Editoriali
La supplica alla Madonna di Pompei è un messaggio ancora valido
Quanta profondità nelle ricchezze che i nostri padri ci hanno consegnato! Un tesoro da rispolverare per vivere in Dio il nostro tempo.
“Dal trono di clemenza, dove siedi regina, volgi Maria il tuo sguardo pietoso su di noi, sulle nostre famiglie, sull’Italia, sull’Europa, sul mondo”.
La supplica alla vergine di Pompei la ripetiamo almeno due volte all’anno. La ripetiamo perché ha ancora da dirci qualcosa. Spesso mi ritrovo in mano con libelli di preghiera e giaculatorie ormai ingialliti, segno di una stampa di decenni fa e, ancor più, di pratiche religiose lontane nel tempo. Poi guardo alle prime pagine del medesimo libro, e leggo la parola “imprimatur”. Umanamente, potrebbe venire da chiedersi se quelle preghiere siano ancora “valide” o solo un reperto del passato, fatto di parole ed espressioni un po’ desuete.
L’altro giorno, in una libreria, ho rinvenuto un libro di testo di religione adottato al Geometri di Cosenza negli Anni Sessanta, con un’impostazione legata al catechismo di Pio X. San Pio X.

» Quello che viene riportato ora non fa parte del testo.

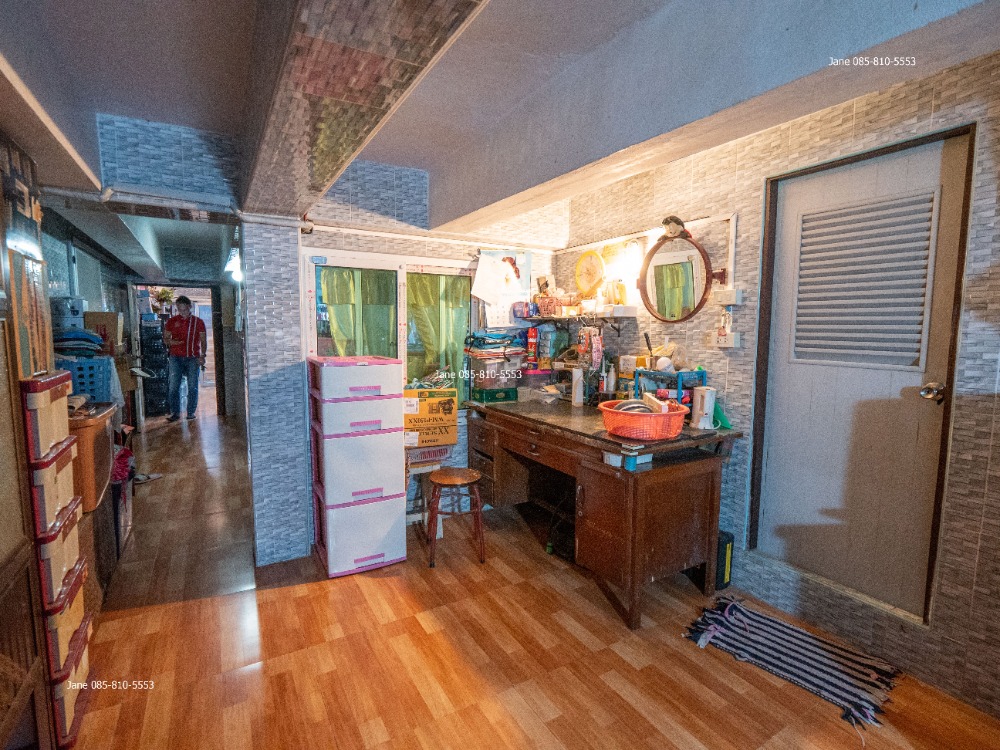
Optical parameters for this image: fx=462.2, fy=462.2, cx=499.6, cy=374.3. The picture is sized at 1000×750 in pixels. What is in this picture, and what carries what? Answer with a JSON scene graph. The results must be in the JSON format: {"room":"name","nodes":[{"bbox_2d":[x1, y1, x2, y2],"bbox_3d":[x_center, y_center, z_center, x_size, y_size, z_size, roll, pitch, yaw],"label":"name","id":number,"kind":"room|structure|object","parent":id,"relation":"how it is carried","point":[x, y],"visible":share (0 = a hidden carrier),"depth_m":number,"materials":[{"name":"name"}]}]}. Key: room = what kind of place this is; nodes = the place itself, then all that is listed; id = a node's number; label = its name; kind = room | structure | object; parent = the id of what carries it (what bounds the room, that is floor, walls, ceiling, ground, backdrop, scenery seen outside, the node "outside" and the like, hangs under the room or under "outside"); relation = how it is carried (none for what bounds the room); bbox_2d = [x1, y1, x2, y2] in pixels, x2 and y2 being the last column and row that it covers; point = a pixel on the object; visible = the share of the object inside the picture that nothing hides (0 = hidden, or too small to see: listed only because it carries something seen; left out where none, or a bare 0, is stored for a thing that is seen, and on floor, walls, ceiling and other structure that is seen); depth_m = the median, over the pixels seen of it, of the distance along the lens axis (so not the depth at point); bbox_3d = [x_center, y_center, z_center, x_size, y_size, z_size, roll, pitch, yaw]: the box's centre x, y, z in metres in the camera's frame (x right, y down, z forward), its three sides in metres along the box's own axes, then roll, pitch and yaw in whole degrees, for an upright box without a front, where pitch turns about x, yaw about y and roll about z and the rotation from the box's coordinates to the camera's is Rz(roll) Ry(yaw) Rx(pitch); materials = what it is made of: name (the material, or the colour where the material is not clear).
{"room":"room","nodes":[
{"label":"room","id":0,"kind":"room"},
{"bbox_2d":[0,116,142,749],"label":"left wall","id":1,"kind":"structure","parent":0,"point":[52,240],"depth_m":2.04,"materials":[{"name":"brown"}]},
{"bbox_2d":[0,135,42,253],"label":"picture","id":2,"kind":"object","parent":1,"relation":"attached to","point":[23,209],"visible":0.94,"depth_m":1.82},
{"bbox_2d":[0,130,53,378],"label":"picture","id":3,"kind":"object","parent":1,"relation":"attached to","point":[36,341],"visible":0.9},
{"bbox_2d":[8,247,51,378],"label":"picture","id":4,"kind":"object","parent":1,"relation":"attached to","point":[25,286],"visible":0.85,"depth_m":1.63},
{"bbox_2d":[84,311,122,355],"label":"cardboard box","id":5,"kind":"object","parent":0,"point":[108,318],"visible":0.63,"depth_m":3.66,"materials":[{"name":"brown cardboard"}]},
{"bbox_2d":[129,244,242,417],"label":"hallway end wall","id":6,"kind":"structure","parent":0,"point":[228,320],"depth_m":7.07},
{"bbox_2d":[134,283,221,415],"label":"doorway","id":7,"kind":"object","parent":6,"relation":"in","point":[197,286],"visible":0.58,"depth_m":6.82,"materials":[{"name":"brown wood"}]},
{"bbox_2d":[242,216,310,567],"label":"tiled pillar","id":8,"kind":"structure","parent":0,"point":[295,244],"depth_m":2.59,"materials":[{"name":"grey tile"}]},
{"bbox_2d":[253,160,564,562],"bbox_3d":[-0.484,-0.168,3.256,2.066,2.438,0.161,-3,7,-30],"label":"back wall","id":9,"kind":"structure","parent":0,"point":[427,251],"depth_m":2.97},
{"bbox_2d":[304,248,470,400],"bbox_3d":[-0.697,-0.273,3.172,1.156,1.037,0.127,-3,7,-30],"label":"window","id":10,"kind":"structure","parent":9,"relation":"in","point":[313,335],"depth_m":3.13,"materials":[{"name":"glass"}]},
{"bbox_2d":[317,266,397,356],"bbox_3d":[-0.966,-0.282,3.152,0.551,0.974,0.093,-3,7,-30],"label":"curtain","id":11,"kind":"object","parent":10,"relation":"attached to","point":[330,301],"visible":0.44,"depth_m":3.14,"materials":[{"name":"green fabric"}]},
{"bbox_2d":[407,272,469,386],"bbox_3d":[-0.445,-0.276,3.361,0.546,0.937,0.087,-3,7,-30],"label":"curtain","id":12,"kind":"object","parent":10,"relation":"attached to","point":[423,314],"visible":0.52,"depth_m":3.33,"materials":[{"name":"green fabric"}]},
{"bbox_2d":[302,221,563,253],"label":"pipe","id":13,"kind":"object","parent":9,"relation":"attached to","point":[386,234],"visible":0.94,"depth_m":2.99,"materials":[{"name":"white plastic"}]},
{"bbox_2d":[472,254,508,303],"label":"paper","id":14,"kind":"object","parent":9,"relation":"attached to","point":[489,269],"visible":0.99,"depth_m":3.24,"materials":[{"name":"white paper"}]},
{"bbox_2d":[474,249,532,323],"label":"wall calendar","id":15,"kind":"object","parent":9,"relation":"attached to","point":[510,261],"visible":0.78,"depth_m":3.39,"materials":[{"name":"paper"}]},
{"bbox_2d":[0,0,999,239],"bbox_3d":[-1.368,-1.392,3.549,4.654,0.230,10.237,-3,7,-30],"label":"ceiling","id":16,"kind":"structure","parent":0,"point":[502,9],"depth_m":1.77,"materials":[{"name":"paint"}]},
{"bbox_2d":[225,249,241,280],"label":"ceiling light","id":17,"kind":"object","parent":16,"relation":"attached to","point":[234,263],"visible":0.69,"depth_m":4.92,"materials":[{"name":"white"}]},
{"bbox_2d":[237,0,488,220],"bbox_3d":[-0.333,-0.893,1.055,0.412,0.361,3.836,-3,7,-30],"label":"ceiling beam","id":18,"kind":"structure","parent":16,"relation":"attached to","point":[272,129],"depth_m":1.19,"materials":[{"name":"brown"}]},
{"bbox_2d":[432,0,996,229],"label":"ceiling beam","id":19,"kind":"structure","parent":16,"relation":"attached to","point":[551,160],"depth_m":1.53,"materials":[{"name":"paint"}]},
{"bbox_2d":[60,395,999,749],"bbox_3d":[-1.804,0.958,4.344,4.247,0.101,12.522,-3,7,-30],"label":"floor","id":20,"kind":"structure","parent":0,"point":[481,717],"depth_m":1.94,"materials":[{"name":"brown wood"}]},
{"bbox_2d":[0,307,49,749],"bbox_3d":[-1.335,0.362,0.899,0.372,1.813,0.898,-3,7,-30],"label":"wooden cabinet","id":21,"kind":"object","parent":20,"relation":"on","point":[1,553],"visible":0.99,"depth_m":1.27,"materials":[{"name":"brown wood"}]},
{"bbox_2d":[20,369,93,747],"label":"drawer cabinet","id":22,"kind":"object","parent":20,"relation":"on","point":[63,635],"visible":0.86,"depth_m":1.46,"materials":[{"name":"beige plastic"}]},
{"bbox_2d":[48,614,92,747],"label":"storage box","id":23,"kind":"object","parent":20,"relation":"on","point":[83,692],"visible":0.34,"depth_m":1.58,"materials":[{"name":"beige plastic"}]},
{"bbox_2d":[42,555,89,676],"bbox_3d":[-1.614,0.820,1.543,0.352,0.223,0.303,-3,7,-30],"label":"storage box","id":24,"kind":"object","parent":23,"relation":"on","point":[67,591],"visible":0.38,"depth_m":1.53,"materials":[{"name":"beige plastic"}]},
{"bbox_2d":[35,494,85,611],"bbox_3d":[-1.596,0.598,1.517,0.339,0.242,0.299,-3,7,-30],"label":"storage box","id":25,"kind":"object","parent":24,"relation":"on","point":[69,532],"visible":0.41,"depth_m":1.50,"materials":[{"name":"beige plastic"}]},
{"bbox_2d":[27,434,77,536],"bbox_3d":[-1.562,0.355,1.467,0.326,0.228,0.273,-3,7,-30],"label":"storage box","id":26,"kind":"object","parent":25,"relation":"on","point":[69,459],"visible":0.53,"depth_m":1.45,"materials":[{"name":"plastic"}]},
{"bbox_2d":[18,371,73,461],"bbox_3d":[-1.551,0.128,1.470,0.273,0.230,0.288,-3,7,-30],"label":"storage box","id":27,"kind":"object","parent":26,"relation":"on","point":[48,398],"visible":0.7,"depth_m":1.45,"materials":[{"name":"plastic"}]},
{"bbox_2d":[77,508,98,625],"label":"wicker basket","id":28,"kind":"object","parent":20,"relation":"on","point":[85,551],"visible":0.17,"depth_m":2.11,"materials":[{"name":"brown wicker"}]},
{"bbox_2d":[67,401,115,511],"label":"wooden cabinet","id":29,"kind":"object","parent":20,"relation":"on","point":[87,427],"visible":0.38,"depth_m":2.04,"materials":[{"name":"brown wood"}]},
{"bbox_2d":[59,356,116,403],"bbox_3d":[-2.578,0.030,2.799,0.359,0.242,0.319,-3,7,-30],"label":"blue basket","id":30,"kind":"object","parent":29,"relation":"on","point":[77,389],"visible":0.59,"depth_m":2.73,"materials":[{"name":"blue plastic"}]},
{"bbox_2d":[52,326,105,357],"bbox_3d":[-2.626,-0.199,2.863,0.309,0.173,0.321,-3,7,-30],"label":"folded cloth","id":31,"kind":"object","parent":30,"relation":"on","point":[90,337],"visible":0.7,"depth_m":2.79,"materials":[{"name":"blue fabric"}]},
{"bbox_2d":[51,296,86,328],"bbox_3d":[-2.892,-0.413,3.109,0.220,0.219,0.225,-3,7,-30],"label":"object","id":32,"kind":"object","parent":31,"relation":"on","point":[77,314],"visible":0.71,"depth_m":3.04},
{"bbox_2d":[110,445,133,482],"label":"pink cloth","id":33,"kind":"object","parent":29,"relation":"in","point":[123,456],"visible":0.38,"depth_m":2.76,"materials":[{"name":"red fabric"}]},
{"bbox_2d":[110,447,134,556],"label":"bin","id":34,"kind":"object","parent":20,"relation":"on","point":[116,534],"visible":0.25,"depth_m":2.85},
{"bbox_2d":[132,472,162,483],"bbox_3d":[-3.147,0.899,4.099,0.248,0.063,0.185,-3,7,-30],"label":"sandal","id":35,"kind":"object","parent":20,"relation":"on","point":[154,475],"visible":0.89,"depth_m":4.07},
{"bbox_2d":[140,319,171,415],"bbox_3d":[-5.340,-0.112,7.141,0.493,1.402,0.512,-3,7,-30],"label":"rack","id":36,"kind":"object","parent":20,"relation":"on","point":[162,379],"visible":0.65,"depth_m":6.98,"materials":[{"name":"black plastic"}]},
{"bbox_2d":[152,287,175,310],"bbox_3d":[-5.409,-1.214,7.455,0.327,0.413,0.318,-3,7,-30],"label":"potted plant","id":37,"kind":"object","parent":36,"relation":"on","point":[164,297],"visible":0.78,"depth_m":7.40,"materials":[{"name":"green plant"}]},
{"bbox_2d":[162,292,206,421],"bbox_3d":[-4.431,-0.248,6.503,0.521,1.714,0.456,1,6,7],"label":"man","id":38,"kind":"object","parent":20,"relation":"on","point":[177,326],"visible":1,"depth_m":6.39},
{"bbox_2d":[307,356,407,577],"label":"drawer unit","id":39,"kind":"object","parent":20,"relation":"on","point":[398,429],"visible":0.95,"depth_m":2.57,"materials":[{"name":"white plastic"}]},
{"bbox_2d":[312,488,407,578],"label":"drawer","id":40,"kind":"object","parent":20,"relation":"on","point":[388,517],"visible":0.89,"depth_m":2.60,"materials":[{"name":"white plastic"}]},
{"bbox_2d":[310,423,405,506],"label":"drawer","id":41,"kind":"object","parent":40,"relation":"on","point":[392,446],"visible":0.95,"depth_m":2.53,"materials":[{"name":"white plastic"}]},
{"bbox_2d":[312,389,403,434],"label":"drawer","id":42,"kind":"object","parent":41,"relation":"on","point":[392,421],"visible":0.91,"depth_m":2.54,"materials":[{"name":"plastic"}]},
{"bbox_2d":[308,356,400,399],"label":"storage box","id":43,"kind":"object","parent":42,"relation":"on","point":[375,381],"visible":0.98,"depth_m":2.51,"materials":[{"name":"white plastic"}]},
{"bbox_2d":[404,445,450,534],"bbox_3d":[-0.530,0.783,3.100,0.350,0.525,0.322,-3,7,-30],"label":"stool","id":44,"kind":"object","parent":20,"relation":"on","point":[429,469],"visible":0.48,"depth_m":3.02,"materials":[{"name":"white"}]},
{"bbox_2d":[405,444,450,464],"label":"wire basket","id":45,"kind":"object","parent":44,"relation":"on","point":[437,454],"visible":0.74,"depth_m":3.02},
{"bbox_2d":[402,387,457,447],"bbox_3d":[-0.517,0.267,3.132,0.388,0.331,0.339,-1,6,-13],"label":"cardboard box","id":46,"kind":"object","parent":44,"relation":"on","point":[450,421],"visible":0.9,"depth_m":2.99,"materials":[{"name":"cardboard"}]},
{"bbox_2d":[425,466,485,568],"bbox_3d":[-0.278,0.841,2.804,0.349,0.490,0.352,0,6,-9],"label":"wooden stool","id":47,"kind":"object","parent":20,"relation":"on","point":[458,477],"visible":0.99,"depth_m":2.70,"materials":[{"name":"brown wood"}]},
{"bbox_2d":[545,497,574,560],"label":"black bag","id":48,"kind":"object","parent":20,"relation":"on","point":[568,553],"visible":0.54,"depth_m":2.79,"materials":[{"name":"black"}]},
{"bbox_2d":[462,397,742,628],"bbox_3d":[0.472,0.662,2.931,0.797,0.833,1.801,-3,7,-30],"label":"wooden desk","id":49,"kind":"object","parent":20,"relation":"on","point":[609,486],"visible":0.92,"depth_m":2.32,"materials":[{"name":"brown wood"}]},
{"bbox_2d":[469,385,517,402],"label":"green box","id":50,"kind":"object","parent":49,"relation":"on","point":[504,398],"visible":0.92,"depth_m":3.24,"materials":[{"name":"green plastic"}]},
{"bbox_2d":[468,356,523,390],"bbox_3d":[-0.028,-0.016,3.340,0.355,0.200,0.301,-3,7,-30],"label":"plastic container","id":51,"kind":"object","parent":50,"relation":"on","point":[481,383],"visible":0.94,"depth_m":3.22,"materials":[{"name":"clear plastic"}]},
{"bbox_2d":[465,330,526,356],"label":"folded clothes","id":52,"kind":"object","parent":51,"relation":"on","point":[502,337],"visible":0.98,"depth_m":3.21,"materials":[{"name":"blue fabric"}]},
{"bbox_2d":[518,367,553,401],"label":"plastic container","id":53,"kind":"object","parent":49,"relation":"on","point":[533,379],"visible":0.9,"depth_m":3.39,"materials":[{"name":"clear plastic"}]},
{"bbox_2d":[526,325,537,367],"bbox_3d":[0.241,-0.215,3.464,0.079,0.320,0.080,-3,7,-30],"label":"red bottle","id":54,"kind":"object","parent":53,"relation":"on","point":[531,337],"visible":0.98,"depth_m":3.44,"materials":[{"name":"red"}]},
{"bbox_2d":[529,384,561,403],"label":"plastic bag","id":55,"kind":"object","parent":49,"relation":"on","point":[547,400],"visible":0.99,"depth_m":3.26,"materials":[{"name":"plastic"}]},
{"bbox_2d":[571,368,583,406],"bbox_3d":[0.516,0.077,3.067,0.074,0.240,0.074,-3,7,-30],"label":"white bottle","id":56,"kind":"object","parent":49,"relation":"on","point":[580,391],"visible":1,"depth_m":3.04,"materials":[{"name":"white"}]},
{"bbox_2d":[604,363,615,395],"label":"bottle","id":57,"kind":"object","parent":49,"relation":"on","point":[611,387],"visible":0.96,"depth_m":2.99,"materials":[{"name":"white plastic"}]},
{"bbox_2d":[601,399,687,439],"bbox_3d":[0.696,0.214,2.252,0.392,0.137,0.375,-3,7,-30],"label":"orange basket","id":58,"kind":"object","parent":49,"relation":"on","point":[626,417],"visible":0.9,"depth_m":2.12,"materials":[{"name":"plastic"}]},
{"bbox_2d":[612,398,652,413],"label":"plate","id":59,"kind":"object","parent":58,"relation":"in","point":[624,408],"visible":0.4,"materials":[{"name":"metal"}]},
{"bbox_2d":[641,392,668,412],"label":"box","id":60,"kind":"object","parent":58,"relation":"in","point":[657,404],"visible":0.61,"depth_m":2.23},
{"bbox_2d":[633,367,705,407],"bbox_3d":[0.956,0.105,2.600,0.244,0.263,0.343,-3,7,-30],"label":"blue rack","id":61,"kind":"object","parent":49,"relation":"on","point":[702,372],"visible":0.56,"depth_m":2.54,"materials":[{"name":"blue"}]},
{"bbox_2d":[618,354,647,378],"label":"yellow carton","id":62,"kind":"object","parent":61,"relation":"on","point":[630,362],"visible":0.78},
{"bbox_2d":[691,386,716,429],"bbox_3d":[1.063,0.172,2.415,0.111,0.211,0.110,-3,7,-30],"label":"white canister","id":63,"kind":"object","parent":49,"relation":"on","point":[711,402],"visible":0.99,"depth_m":2.38,"materials":[{"name":"white plastic"}]},
{"bbox_2d":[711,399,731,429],"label":"cloth","id":64,"kind":"object","parent":49,"relation":"on","point":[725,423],"visible":0.46,"depth_m":2.42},
{"bbox_2d":[715,529,734,590],"bbox_3d":[1.156,0.984,2.495,0.117,0.291,0.152,-3,7,-30],"label":"black box","id":65,"kind":"object","parent":20,"relation":"on","point":[725,543],"visible":0.43,"depth_m":2.43,"materials":[{"name":"black plastic"}]},
{"bbox_2d":[683,593,900,732],"bbox_3d":[1.211,1.163,1.966,0.741,0.014,0.506,6,8,44],"label":"striped rug","id":66,"kind":"object","parent":20,"relation":"on","point":[771,620],"visible":0.98,"depth_m":1.91,"materials":[{"name":"carpet"}]},
{"bbox_2d":[553,46,999,718],"bbox_3d":[1.603,-0.040,1.855,0.147,2.503,4.437,-3,7,-30],"label":"right wall","id":67,"kind":"structure","parent":0,"point":[669,200],"depth_m":1.99,"materials":[{"name":"tile"}]},
{"bbox_2d":[519,304,637,321],"bbox_3d":[0.503,-0.417,3.216,0.298,0.086,0.963,-3,7,-30],"label":"wall shelf","id":68,"kind":"object","parent":67,"relation":"attached to","point":[626,307],"visible":0.9,"depth_m":3.02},
{"bbox_2d":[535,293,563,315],"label":"basket","id":69,"kind":"object","parent":68,"relation":"on","point":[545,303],"visible":0.89,"depth_m":3.33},
{"bbox_2d":[574,249,605,295],"bbox_3d":[0.636,-0.710,3.256,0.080,0.321,0.312,-3,7,-30],"label":"wall clock","id":70,"kind":"object","parent":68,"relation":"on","point":[586,282],"visible":0.98,"depth_m":3.24,"materials":[{"name":"yellow plastic"}]},
{"bbox_2d":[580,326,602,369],"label":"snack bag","id":71,"kind":"object","parent":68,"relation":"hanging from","point":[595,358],"visible":0.94,"depth_m":3.13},
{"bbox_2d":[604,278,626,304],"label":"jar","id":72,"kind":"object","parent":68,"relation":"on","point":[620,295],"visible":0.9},
{"bbox_2d":[636,222,724,322],"bbox_3d":[1.020,-0.567,2.640,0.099,0.545,0.580,-3,7,-30],"label":"round mirror","id":73,"kind":"object","parent":67,"relation":"attached to","point":[678,263],"visible":1,"depth_m":2.65,"materials":[{"name":"mirror"}]},
{"bbox_2d":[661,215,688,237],"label":"figurine","id":74,"kind":"object","parent":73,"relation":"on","point":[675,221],"visible":0.97,"depth_m":2.57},
{"bbox_2d":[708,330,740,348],"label":"wall socket","id":75,"kind":"object","parent":67,"relation":"attached to","point":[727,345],"visible":0.97,"depth_m":2.42,"materials":[{"name":"white plastic"}]},
{"bbox_2d":[714,287,743,305],"bbox_3d":[1.187,-0.404,2.395,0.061,0.084,0.123,-3,7,-30],"label":"light switch","id":76,"kind":"object","parent":67,"relation":"attached to","point":[731,301],"visible":0.99,"depth_m":2.37,"materials":[{"name":"white plastic"}]},
{"bbox_2d":[755,127,972,623],"bbox_3d":[1.548,0.055,2.084,0.129,1.942,0.775,-3,7,-30],"label":"door","id":77,"kind":"structure","parent":67,"relation":"in","point":[912,383],"depth_m":2.04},
{"bbox_2d":[791,186,938,369],"bbox_3d":[1.541,-0.393,2.016,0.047,0.693,0.447,-3,7,-30],"label":"door vent","id":78,"kind":"object","parent":77,"relation":"in","point":[808,217],"visible":0.98,"depth_m":1.98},
{"bbox_2d":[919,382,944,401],"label":"door knob","id":79,"kind":"object","parent":77,"relation":"attached to","point":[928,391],"visible":0.96,"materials":[{"name":"silver metal"}]}
]}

Che tesori abbiamo per le mani! Spesso facciamo fatica, immersi come siamo in un mondo in continua evoluzione, a cogliere la profondità della preghiera semplice, della dottrina elaborata, della fede creduta e praticata di quelli che ci hanno preceduto. Sì, quelle preghiere sono ancora valide perché ci raccontano Dio.
In questo giorno di comunione con Maria, oltre a recitare la bellissima supplica di Bartolo Longo, soffermiamoci dunque sul Dio che contiene e ci racconta: il trono di clemenza esprime il nome stesso di Dio, la sua misericordia, che in Maria diventa davvero “mistica scala” da percorrere per arrivare al Cielo. Chissà quanti, recitando quell’invocazione e le parole che ne seguono, dalla pregnanza tanto personale e tanto universale come un cuore dilatato, abbiano elevato la propria speranza al Signore in questo tempo di incertezza.
Non è un peccato recitare le preghiere mnemonicamente, ma è ancora più bello calarsi dentro la ricchezza che in ognuna di esse si fa “presenza di Dio”.